Le dernier rapport du ministère de l’Agriculture américain a surpris tous les acteurs économiques tant les écarts se sont brutalement accentués entre l’offre et la demande, jusqu’alors parfaitement équilibrés. Du coup, tous les cours flambent. Le soja affichait 436 $/t le 1er décembre à Chicago, au plus haut depuis sept ans, avec des volumes d’achats énormes depuis début novembre. En Europe, le colza suit la même pente. Le même jour, le Fob Moselle affichait ainsi 415 €/t, après avoir franchi son niveau le plus haut de l’année, à 420 €/t la veille. Le Rendu Rouen s’inscrit à 416 € et Euronext, pour les contrats à échéance de février et mai 2021, restent un peu plus bas, respectivement à 410 et 405 €/t.

Plus spectaculaire encore, la graine de tournesol est proche d’atteindre 500 €/t, sous l’effet d’une demande accrue des triturateurs européens et d’une mauvaise récolte en Ukraine. Tous les débouchés suivent. L’huile de tournesol s’affiche à 1400 $/t à Rotterdam, l’huile de colza et l’huile de soja à plus de 1200 $/t. Il y a un mois, ces deux huiles étaient à 900 $. Les hausses valent aussi pour les tourteaux, à 400 $/t contre 300 en septembre. Plusieurs facteurs expliquent ce rebond : la sortie de la pandémie, le retour spectaculaire des importations chinoises, et surtout le début d’un déséquilibre entre l’offre et la demande mondiale.

En effet, la production mondiale de soja pour 2020-2021 a été revue à la baisse de 5 Mt à 365 Mt, pour une demande toujours estimée à 370 Mt. La récolte aux États-Unis et en Argentine n’est plus aussi importante que prévu, et celle au Brésil est menacée par la sécheresse. Du jamais vu, le Brésil, premier producteur mondial, est contraint d’importer des graines de soja des États-Unis pour satisfaire à ses besoins en biocarburants et faire la jointure avec la prochaine récolte.

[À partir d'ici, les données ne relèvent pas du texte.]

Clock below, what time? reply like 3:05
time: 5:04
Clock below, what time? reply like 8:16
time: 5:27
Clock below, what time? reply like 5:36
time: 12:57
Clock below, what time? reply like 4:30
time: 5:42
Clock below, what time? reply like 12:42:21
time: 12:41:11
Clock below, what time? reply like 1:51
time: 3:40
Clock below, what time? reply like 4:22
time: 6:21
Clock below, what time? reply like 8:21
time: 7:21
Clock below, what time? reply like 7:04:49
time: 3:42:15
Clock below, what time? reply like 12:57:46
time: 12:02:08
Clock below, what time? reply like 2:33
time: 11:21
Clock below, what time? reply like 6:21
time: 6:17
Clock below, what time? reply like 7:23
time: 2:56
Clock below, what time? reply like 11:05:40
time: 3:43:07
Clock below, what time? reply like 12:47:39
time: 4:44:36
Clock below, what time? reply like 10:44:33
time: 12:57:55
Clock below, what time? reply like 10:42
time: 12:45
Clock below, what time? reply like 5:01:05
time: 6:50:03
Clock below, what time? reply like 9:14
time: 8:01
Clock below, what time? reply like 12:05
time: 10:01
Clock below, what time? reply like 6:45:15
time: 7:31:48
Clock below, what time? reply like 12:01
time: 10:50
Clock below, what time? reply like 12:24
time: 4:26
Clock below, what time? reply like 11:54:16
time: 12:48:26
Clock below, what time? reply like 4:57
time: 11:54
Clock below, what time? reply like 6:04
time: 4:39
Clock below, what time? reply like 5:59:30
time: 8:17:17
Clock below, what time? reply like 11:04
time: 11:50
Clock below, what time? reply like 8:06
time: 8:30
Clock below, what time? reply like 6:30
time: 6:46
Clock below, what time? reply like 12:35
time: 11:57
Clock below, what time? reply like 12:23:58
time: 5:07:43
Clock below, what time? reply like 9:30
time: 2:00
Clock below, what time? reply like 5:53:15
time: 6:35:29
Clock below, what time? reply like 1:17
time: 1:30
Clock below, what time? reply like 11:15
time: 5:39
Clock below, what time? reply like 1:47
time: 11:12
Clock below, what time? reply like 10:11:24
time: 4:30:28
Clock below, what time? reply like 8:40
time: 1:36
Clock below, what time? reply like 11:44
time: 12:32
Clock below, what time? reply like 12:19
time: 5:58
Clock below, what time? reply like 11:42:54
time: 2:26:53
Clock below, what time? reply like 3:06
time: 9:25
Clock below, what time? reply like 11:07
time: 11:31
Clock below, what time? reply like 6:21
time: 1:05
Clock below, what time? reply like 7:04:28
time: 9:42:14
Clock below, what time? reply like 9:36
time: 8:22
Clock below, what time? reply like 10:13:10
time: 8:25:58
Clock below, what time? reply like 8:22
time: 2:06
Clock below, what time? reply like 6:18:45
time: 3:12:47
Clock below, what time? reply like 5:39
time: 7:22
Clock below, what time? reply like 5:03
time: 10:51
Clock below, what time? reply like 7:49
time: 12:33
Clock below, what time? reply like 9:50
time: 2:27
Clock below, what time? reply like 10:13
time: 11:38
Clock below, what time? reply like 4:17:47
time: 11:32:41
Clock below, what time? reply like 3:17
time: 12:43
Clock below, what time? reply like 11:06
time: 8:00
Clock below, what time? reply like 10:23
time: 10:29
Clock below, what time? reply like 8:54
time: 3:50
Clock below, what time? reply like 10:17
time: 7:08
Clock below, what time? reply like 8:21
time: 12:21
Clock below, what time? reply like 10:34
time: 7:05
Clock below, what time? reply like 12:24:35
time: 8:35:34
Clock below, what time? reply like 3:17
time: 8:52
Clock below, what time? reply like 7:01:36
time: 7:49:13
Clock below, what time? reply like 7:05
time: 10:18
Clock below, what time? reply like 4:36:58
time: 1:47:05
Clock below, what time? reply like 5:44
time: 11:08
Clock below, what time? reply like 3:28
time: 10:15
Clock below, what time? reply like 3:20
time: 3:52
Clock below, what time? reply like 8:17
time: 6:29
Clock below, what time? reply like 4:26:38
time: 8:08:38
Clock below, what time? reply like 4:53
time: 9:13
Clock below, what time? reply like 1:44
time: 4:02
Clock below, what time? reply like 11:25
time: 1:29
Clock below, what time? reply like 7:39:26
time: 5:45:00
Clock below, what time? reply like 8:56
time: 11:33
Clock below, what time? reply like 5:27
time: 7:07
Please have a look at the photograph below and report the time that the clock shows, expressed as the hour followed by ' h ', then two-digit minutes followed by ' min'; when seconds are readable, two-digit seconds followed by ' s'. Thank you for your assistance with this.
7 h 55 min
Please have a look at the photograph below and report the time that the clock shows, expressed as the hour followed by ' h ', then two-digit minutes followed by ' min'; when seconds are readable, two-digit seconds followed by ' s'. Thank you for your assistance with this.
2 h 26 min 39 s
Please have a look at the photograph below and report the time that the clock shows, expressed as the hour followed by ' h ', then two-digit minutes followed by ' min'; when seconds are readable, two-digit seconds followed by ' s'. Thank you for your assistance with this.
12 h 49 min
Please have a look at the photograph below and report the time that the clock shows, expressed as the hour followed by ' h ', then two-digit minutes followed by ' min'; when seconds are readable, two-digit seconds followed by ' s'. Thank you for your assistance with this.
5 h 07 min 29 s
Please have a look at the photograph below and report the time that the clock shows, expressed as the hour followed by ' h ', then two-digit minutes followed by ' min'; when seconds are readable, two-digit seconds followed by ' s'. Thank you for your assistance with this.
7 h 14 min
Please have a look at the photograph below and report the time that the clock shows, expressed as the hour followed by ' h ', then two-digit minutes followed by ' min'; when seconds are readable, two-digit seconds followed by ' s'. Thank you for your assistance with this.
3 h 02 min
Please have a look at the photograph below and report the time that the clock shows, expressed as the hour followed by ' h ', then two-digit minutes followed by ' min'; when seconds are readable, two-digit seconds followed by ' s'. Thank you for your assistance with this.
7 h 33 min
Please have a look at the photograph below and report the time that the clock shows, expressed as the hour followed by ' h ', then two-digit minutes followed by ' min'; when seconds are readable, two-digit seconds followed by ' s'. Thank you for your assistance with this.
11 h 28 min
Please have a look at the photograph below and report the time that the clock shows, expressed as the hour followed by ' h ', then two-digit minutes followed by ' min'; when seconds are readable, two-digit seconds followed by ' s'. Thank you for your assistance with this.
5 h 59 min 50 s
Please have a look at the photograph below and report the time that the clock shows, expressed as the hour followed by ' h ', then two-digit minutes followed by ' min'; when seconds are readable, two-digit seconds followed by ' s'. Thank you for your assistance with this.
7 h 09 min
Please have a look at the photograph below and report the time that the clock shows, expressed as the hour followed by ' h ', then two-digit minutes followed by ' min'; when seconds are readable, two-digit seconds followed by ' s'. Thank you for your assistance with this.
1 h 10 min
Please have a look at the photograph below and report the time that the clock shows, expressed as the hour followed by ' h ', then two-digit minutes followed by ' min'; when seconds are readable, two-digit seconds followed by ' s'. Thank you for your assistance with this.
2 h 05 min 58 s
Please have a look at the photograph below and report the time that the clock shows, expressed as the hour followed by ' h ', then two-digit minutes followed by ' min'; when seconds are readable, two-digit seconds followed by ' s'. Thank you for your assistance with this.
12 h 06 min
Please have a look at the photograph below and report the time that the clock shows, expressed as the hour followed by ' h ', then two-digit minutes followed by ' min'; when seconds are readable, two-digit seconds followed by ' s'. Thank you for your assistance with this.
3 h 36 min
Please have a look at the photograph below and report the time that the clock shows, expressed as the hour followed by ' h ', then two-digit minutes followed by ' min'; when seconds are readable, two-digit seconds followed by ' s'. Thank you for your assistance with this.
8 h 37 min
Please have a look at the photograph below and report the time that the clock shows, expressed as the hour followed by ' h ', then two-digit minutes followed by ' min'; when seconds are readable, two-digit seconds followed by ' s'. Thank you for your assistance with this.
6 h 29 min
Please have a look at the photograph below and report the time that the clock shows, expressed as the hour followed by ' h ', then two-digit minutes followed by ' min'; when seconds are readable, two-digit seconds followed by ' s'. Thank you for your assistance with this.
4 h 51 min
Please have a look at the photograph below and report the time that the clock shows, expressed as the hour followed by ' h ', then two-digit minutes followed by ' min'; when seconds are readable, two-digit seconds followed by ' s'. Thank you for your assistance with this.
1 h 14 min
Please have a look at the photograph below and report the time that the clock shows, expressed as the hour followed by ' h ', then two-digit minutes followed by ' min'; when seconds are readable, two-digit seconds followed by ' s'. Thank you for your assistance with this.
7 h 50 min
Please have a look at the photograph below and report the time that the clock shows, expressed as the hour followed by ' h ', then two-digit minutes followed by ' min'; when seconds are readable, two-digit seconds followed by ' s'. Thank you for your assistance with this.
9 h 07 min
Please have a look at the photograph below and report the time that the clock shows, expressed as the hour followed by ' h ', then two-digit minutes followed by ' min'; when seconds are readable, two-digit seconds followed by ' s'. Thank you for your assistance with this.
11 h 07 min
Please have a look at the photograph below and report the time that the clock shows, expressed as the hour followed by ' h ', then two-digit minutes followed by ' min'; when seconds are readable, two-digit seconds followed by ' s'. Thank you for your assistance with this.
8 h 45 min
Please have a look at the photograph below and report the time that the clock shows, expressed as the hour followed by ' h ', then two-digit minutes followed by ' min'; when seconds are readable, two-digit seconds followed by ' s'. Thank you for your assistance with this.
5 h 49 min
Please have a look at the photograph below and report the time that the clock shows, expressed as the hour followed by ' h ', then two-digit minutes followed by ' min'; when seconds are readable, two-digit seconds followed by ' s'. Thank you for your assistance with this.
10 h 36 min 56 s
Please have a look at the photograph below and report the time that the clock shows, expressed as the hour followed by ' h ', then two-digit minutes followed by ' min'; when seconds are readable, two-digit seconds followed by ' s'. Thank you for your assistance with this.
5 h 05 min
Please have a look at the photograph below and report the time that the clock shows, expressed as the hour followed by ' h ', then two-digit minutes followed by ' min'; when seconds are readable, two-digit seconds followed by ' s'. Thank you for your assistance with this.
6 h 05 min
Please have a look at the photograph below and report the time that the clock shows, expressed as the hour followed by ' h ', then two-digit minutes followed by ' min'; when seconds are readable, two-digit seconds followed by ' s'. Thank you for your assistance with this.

Les stocks mondiaux sont au plus bas, à 45 Mt pour le soja – contre 62 Mt en 2019 – soit une chute de 21 %. Avec une production de 17 Mt de colza en Europe, le stock est inexistant et le vieux continent est contraint d’importer un volume d’environ 17 Mt de soja du Brésil et des États-Unis. Même si les marchés à terme sont moins optimistes pour 2021 que les marchés physiques, la solidité des cours semble acquise pendant plusieurs mois. Et certains estiment que les prix pourraient atteindre le pic de 2012, quand le colza se négociait à plus de 500 €/t. Ce serait la fête… de fin d’année pour les producteurs !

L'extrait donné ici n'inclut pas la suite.